The photobioreactor implemented was based on the research work performed under the “PBR@LSR” project at the University of Stuttgart [1]. SIMOC was able to reproduce the gas characteristics observed in the experiment. With regards to food production, the research at TUM concluded that a microalgae photobioreactor operated in a semi-continuous mode (algae is grown continuously and only partially harvested) is likely to produce more biomass than a photobioreactor operated in batch mode (algae is fully harvested every cycle).
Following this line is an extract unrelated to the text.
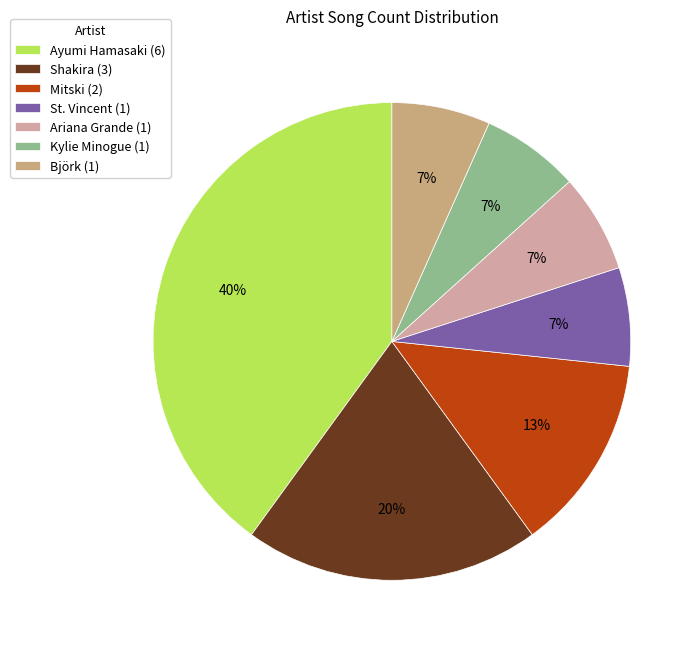

Approximately how many times larger is the value at Björk compared to Mitski?

0.5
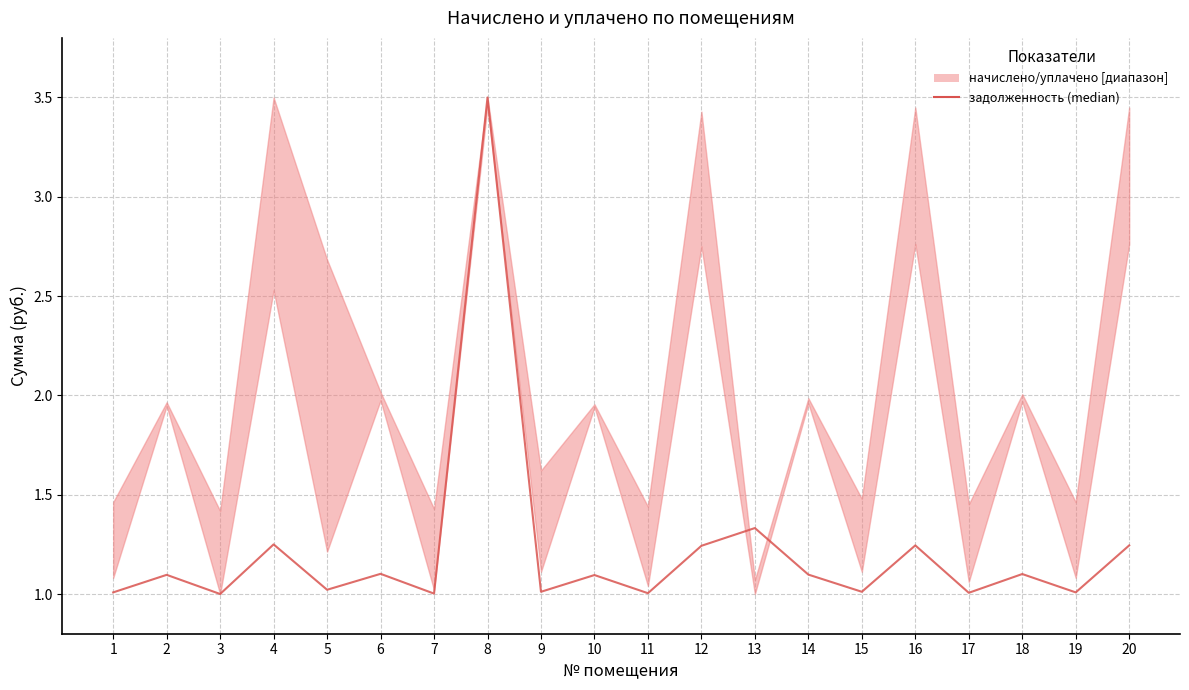

Where is the data nearest to the value 2?

13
However, required photobioreactor volume heavily depends on whether CO2 is absorbed, O2 produced, or food provided and can be up to 500L per person. Therefore, a microalgae photobioreactor is often geared towards a specific task.
Finally, the microalgae photobioreactor was implemented as part of a proposed Moon base, specifically the base concept “DIANA” of Astraeus e.V. [2]. Here, SIMOC revealed that a photobioreactor could contribute to a stable ECLSS system providing 30g/d of food per crewmember, producing parts of the necessary O2 and processing parts of the CO2. While it was shown that microalgae photobioreactors could be implemented in SIMOC, several improvements must be made to said model to be more precise and usable before it can become an official component in SIMOC.
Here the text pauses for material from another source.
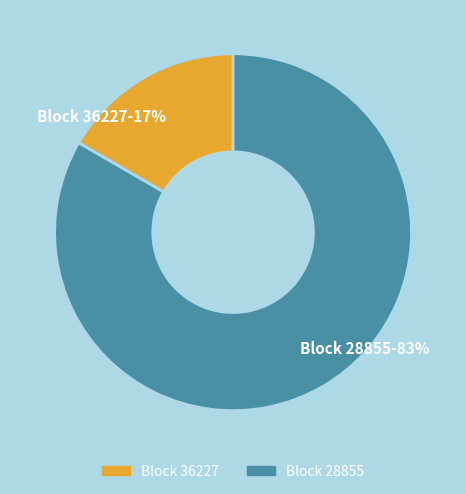

Rank the categories by value from highest to lowest.

Block 28855, Block 36227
The research work performed with regards to microalgae photobioreactors and SIMOC will be presented as a poster at ICES 2025, pending approval of the abstract.
Sources
[1] H. Helisch et al., “High density long-term cultivation of Chlorella vulgaris SAG 211-12 in a novel microgravity-capable membrane raceway photobioreactor for future bioregenerative life support in SPACE,” Life Science in Space Research, pp. 91–107, 2019, ISSN: 2214-5524. DOI: https://doi.org/10.1016/j.lssr.2019.08.001.
[2] D. Acker et al., “DIANA-Dedicated Infrastructure and Architecture for Near-Earth Astronautics,” 51st International Conference on Environmental Systems, 2022.